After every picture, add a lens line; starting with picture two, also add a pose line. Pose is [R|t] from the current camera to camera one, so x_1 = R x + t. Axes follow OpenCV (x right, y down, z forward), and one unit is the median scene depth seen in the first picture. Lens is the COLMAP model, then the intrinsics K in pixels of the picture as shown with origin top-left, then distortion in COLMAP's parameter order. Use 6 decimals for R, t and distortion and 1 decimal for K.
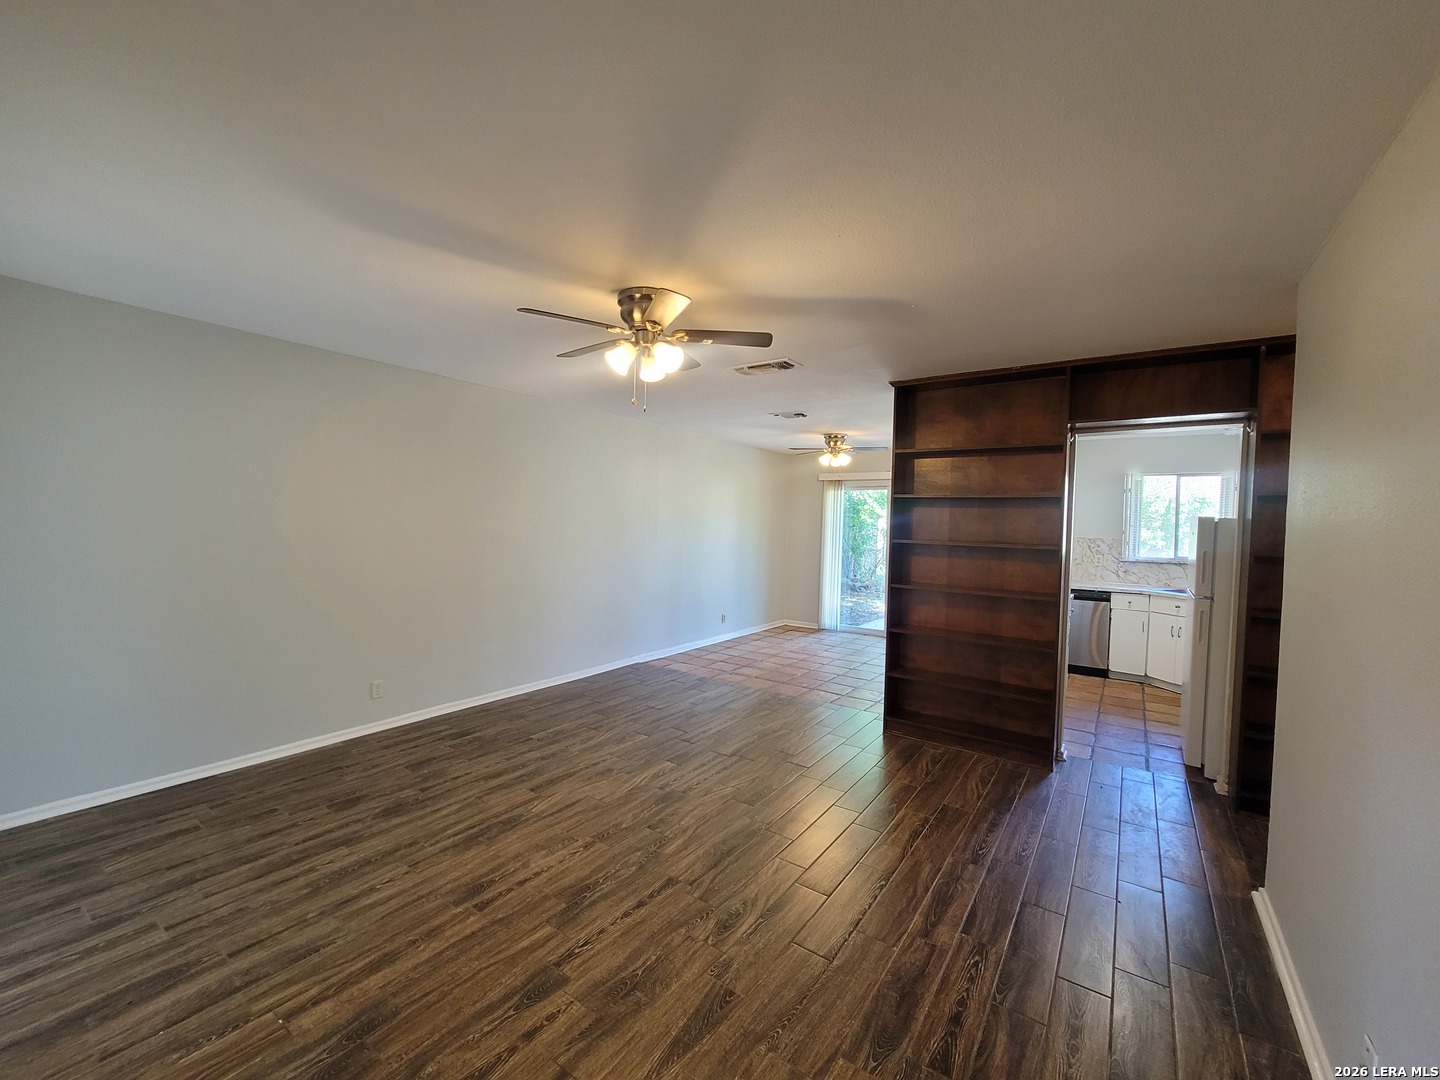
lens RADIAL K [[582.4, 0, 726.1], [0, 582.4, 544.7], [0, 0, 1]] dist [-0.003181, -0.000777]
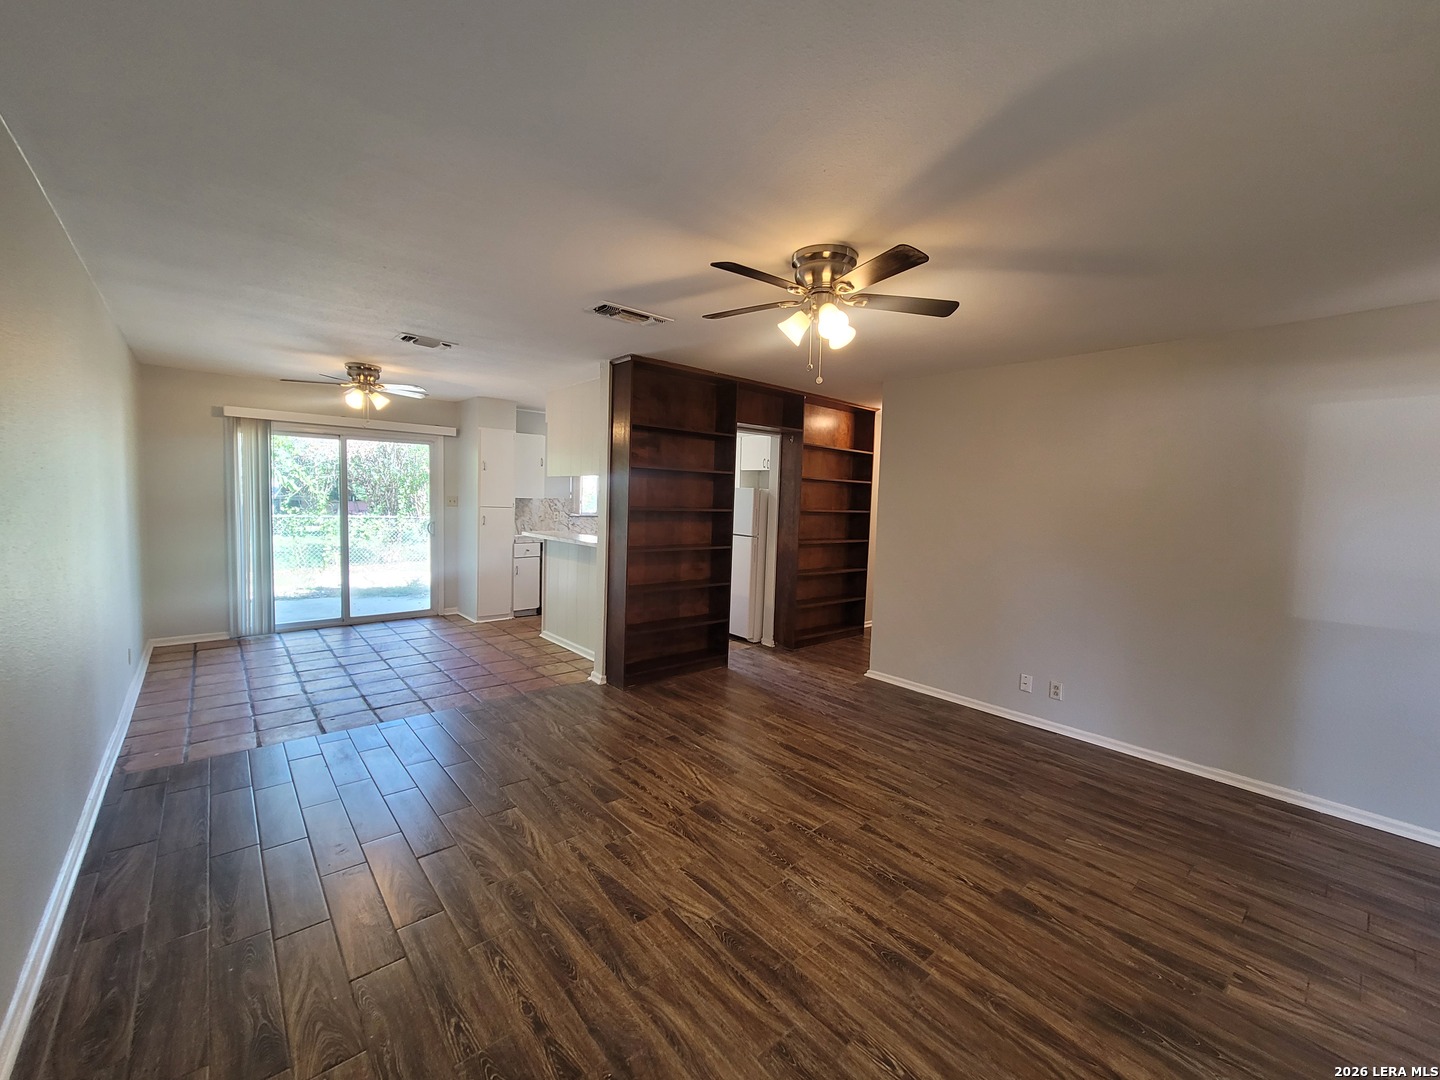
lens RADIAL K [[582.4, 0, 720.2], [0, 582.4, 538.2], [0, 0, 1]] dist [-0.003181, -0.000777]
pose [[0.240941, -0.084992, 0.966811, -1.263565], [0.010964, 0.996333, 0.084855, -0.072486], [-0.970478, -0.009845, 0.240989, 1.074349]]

☆ ☆ ☆ ☆ ☆ ☆ ☆

• _WORK ORDER_
Full copy, no pictures: write out each line of the data exactly as it stands.

• _REPLY TO THE TASK_
After every picture, add a lens line; starting with picture two, also add a pose line. Pose is [R|t] from the current camera to camera one, so x_1 = R x + t. Axes follow OpenCV (x right, y down, z forward), and one unit is the median scene depth seen in the first picture. Lens is the COLMAP model, then the intrinsics K in pixels of the picture as shown with origin top-left, then distortion in COLMAP's parameter order. Use 6 decimals for R, t and distortion and 1 decimal for K.
lens RADIAL K [[582.4, 0, 726.1], [0, 582.4, 544.7], [0, 0, 1]] dist [-0.003181, -0.000777]
lens RADIAL K [[582.4, 0, 720.2], [0, 582.4, 538.2], [0, 0, 1]] dist [-0.003181, -0.000777]
pose [[0.240941, -0.084992, 0.966811, -1.263565], [0.010964, 0.996333, 0.084855, -0.072486], [-0.970478, -0.009845, 0.240989, 1.074349]]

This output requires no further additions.